Only the lines below starting at the one containing "In view of these" and ending at the one containing "#### MIDDLETON REEF" belong in the answer, each copied exactly.

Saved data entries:
^^^^
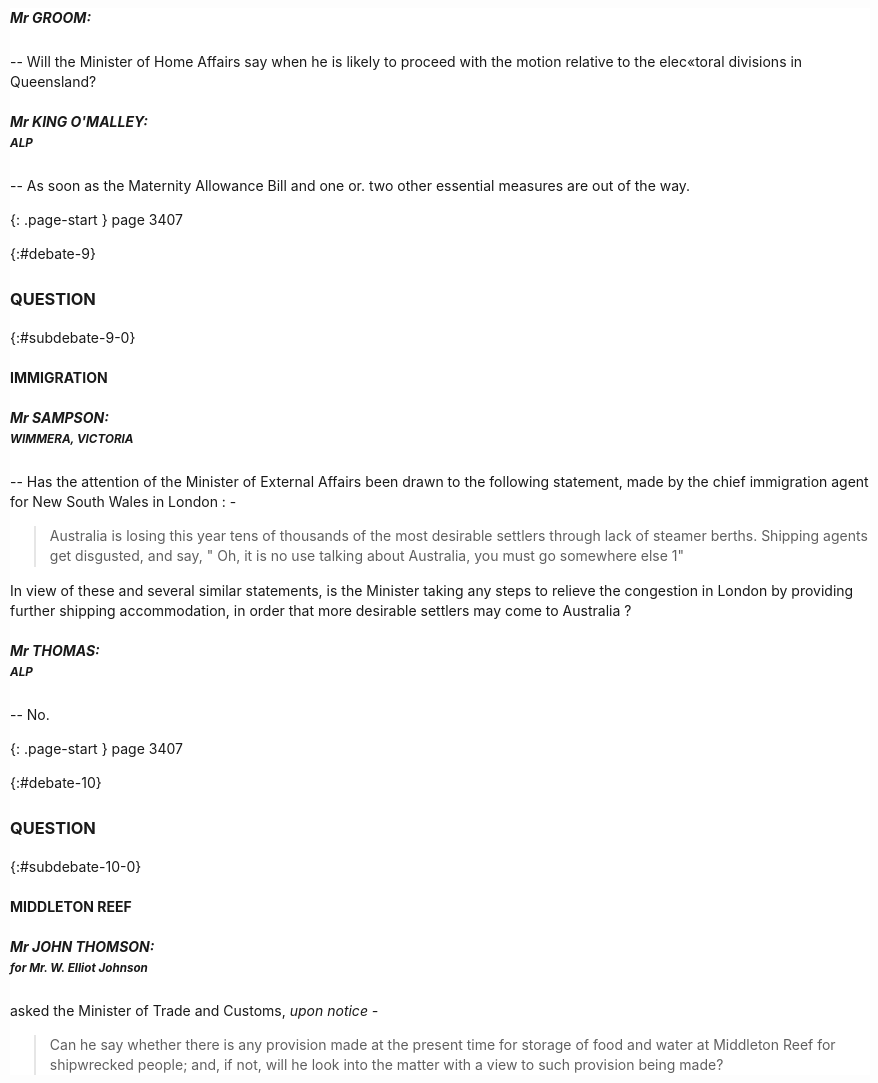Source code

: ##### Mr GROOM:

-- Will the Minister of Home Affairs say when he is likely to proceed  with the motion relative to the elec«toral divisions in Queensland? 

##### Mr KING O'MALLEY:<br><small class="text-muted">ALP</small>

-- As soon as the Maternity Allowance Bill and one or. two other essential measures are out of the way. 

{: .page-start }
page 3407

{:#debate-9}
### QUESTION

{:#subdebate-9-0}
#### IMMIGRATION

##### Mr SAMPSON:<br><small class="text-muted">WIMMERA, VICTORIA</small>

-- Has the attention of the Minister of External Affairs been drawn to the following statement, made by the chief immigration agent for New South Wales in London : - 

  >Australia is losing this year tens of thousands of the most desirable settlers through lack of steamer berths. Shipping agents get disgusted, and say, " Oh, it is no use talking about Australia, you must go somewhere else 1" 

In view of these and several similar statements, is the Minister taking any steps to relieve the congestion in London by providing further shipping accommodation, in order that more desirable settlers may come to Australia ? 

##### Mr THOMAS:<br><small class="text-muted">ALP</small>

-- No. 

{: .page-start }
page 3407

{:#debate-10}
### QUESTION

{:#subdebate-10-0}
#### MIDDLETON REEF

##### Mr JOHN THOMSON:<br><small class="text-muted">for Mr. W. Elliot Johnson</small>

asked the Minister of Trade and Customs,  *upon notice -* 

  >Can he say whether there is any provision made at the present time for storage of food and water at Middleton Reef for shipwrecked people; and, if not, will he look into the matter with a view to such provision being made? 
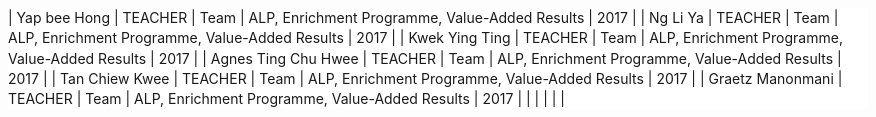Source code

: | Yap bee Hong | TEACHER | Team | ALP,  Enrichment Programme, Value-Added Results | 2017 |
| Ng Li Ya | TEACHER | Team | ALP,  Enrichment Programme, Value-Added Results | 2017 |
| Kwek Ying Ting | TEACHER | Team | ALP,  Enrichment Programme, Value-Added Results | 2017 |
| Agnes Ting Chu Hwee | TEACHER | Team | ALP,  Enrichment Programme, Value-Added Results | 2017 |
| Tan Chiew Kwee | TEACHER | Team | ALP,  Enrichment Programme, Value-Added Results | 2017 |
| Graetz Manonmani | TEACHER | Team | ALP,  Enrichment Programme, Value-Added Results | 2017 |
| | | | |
^^^^
» **Expected answer**
In view of these and several similar statements, is the Minister taking any steps to relieve the congestion in London by providing further shipping accommodation, in order that more desirable settlers may come to Australia ? 

##### Mr THOMAS:<br><small class="text-muted">ALP</small>

-- No. 

{: .page-start }
page 3407

{:#debate-10}
### QUESTION

{:#subdebate-10-0}
#### MIDDLETON REEF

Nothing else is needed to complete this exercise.